…and how Genomics Aotearoa is helping researchers be a little less scared of the “command line”
By Alana Alexander
30 January 2019
A “random walk” is a mathsy term for a path strung together with a bunch of random steps (not unlike trying to walk my stubborn St. Bernard cross on a leash).
Despite being a bioinformatician (which folks often think means “also a maths wiz”), my maths is (unfortunately) not great. Therefore, I mention random walks not because I’m about to drop a knowledge bomb about higher-dimensional Riemannian manifolds (thanks Wikipedia!), but because I think it is a great way to describe how I got into bioinformatics.
Many researchers assume bioinformaticians have trained extensively to commune with processors, compilers, SLURM scripts, and core dumps. That’s definitely one way to become a bioinformatician, and probably a really smart one! Multiple universities in Aotearoa and internationally offer bioinformatics specialisations and/or degrees, and many of the other (brilliant) Genomics Aotearoa postdocs have formal training in computer science and/or bioinformatics.
But…I’m going to tell you about the alternate career path I took, to show you it is never too late to come over to the dark side and become a bioinformatician.
As a kid, “Little Lanie” was obsessed with rock pools/sharks/whales, and was going to become a marine biologist. I enrolled in a BSc in Biology at the University of Auckland and my descent to the dark side began innocuously enough; realising that genetics – and particularly molecular ecology – was a cool way to learn more about critters inhabiting the marine environment. My focus on genetics was also strengthened by fieldwork; it turns out when I don’t have my eyes fixed firmly on the horizon, I get sea sick! During my PhD on sperm whale population genetics at Oregon State University (don’t worry, I worked on samples generously collected by other folks, thereby avoiding sea sickness), my descent continued further as I got my first exposure to “next-generation sequencing”.
You see, young-uns, back in the old days^, the order of beautiful, colourful squiggly lines known as Sanger chromatograms would give us the order of our DNA bases. This process was partly automated but still generally required a “check by eye” step to make sure nothing squiffy was going on.
However, current sequencing technologies are very different; they spit out millions of reads in a text-based format. Going through these by eye would take FOREVER. Instead, it became important to come up with automated ways to trim poor quality bits off the end of reads, to assemble them into bigger bits of sequence we are interested in, and to do other kinds of analyses.
In short, I had to learn how to do stuff on the COMMAND LINE *suspenseful music*. For some folks, this is super intimidating and the absolute worst. For me, I found it … fun. Figuring out how to get code to behave was kind of like a really nerdy (but useful) puzzle.
Building on this, each of my subsequent jobs had bioinformatics as a larger and larger slice of my job description. I upskilled through courses, workshops, but more importantly, googling the heck out of error messages!

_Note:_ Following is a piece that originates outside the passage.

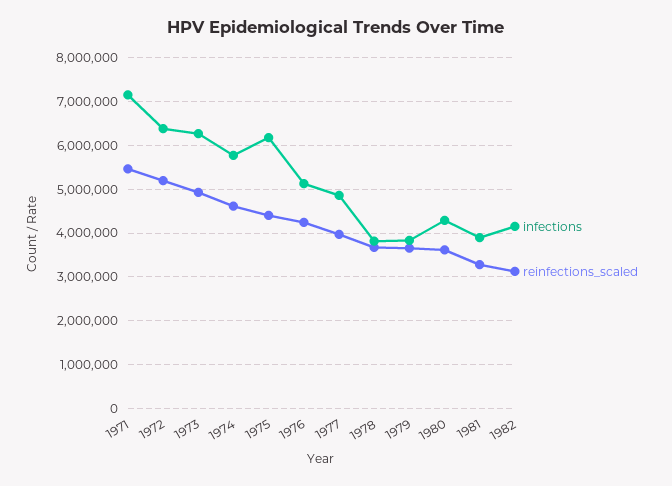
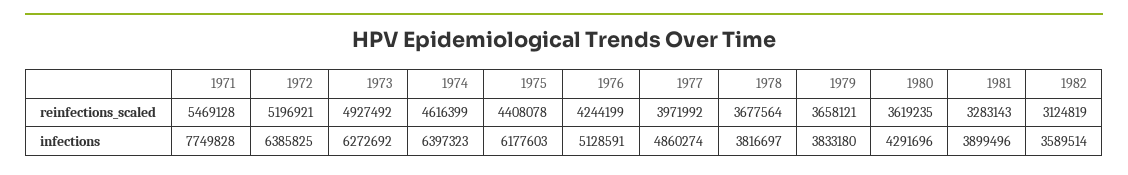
infections, 1971: 7200000 -> 7749828
infections, 1974: 5800000 -> 6397323
infections, 1982: 4200000 -> 3589514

The key bioinformatics skill needed is stubbornness (I will defeat you, code!). However, knowing when to reach out to folks either in person or on the interwebs for help is also useful. You also don’t have to be an ‘official bioinformatician’ for bioinformatics skills to be useful to you; a little proficiency on the command line is all it takes to be able to access all kinds of wonderful pre-written packages and pipelines that you can make do the analyses you want to do.
If this is something you are interested in but you don’t know where to start, good news! One of Genomics Aotearoa’s projects is building bioinformatics capability – helping empower researchers to be a little less scared of the command line.
One of the ways we are doing this is through software carpentry and data carpentry. These are great ways to break the ice as you are introduced to some of the cool things you can do with others who are in the same “this code stuff is super scary” boat (full disclosure: I’m a volunteer data carpentry instructor!).
Who knows? If you keep at it, and with enough random walking, you could be writing the next GA bioinformatics blog!
^ Sanger sequencing is still a super useful technology depending on the scale of projects you are working on. I miss those squiggles.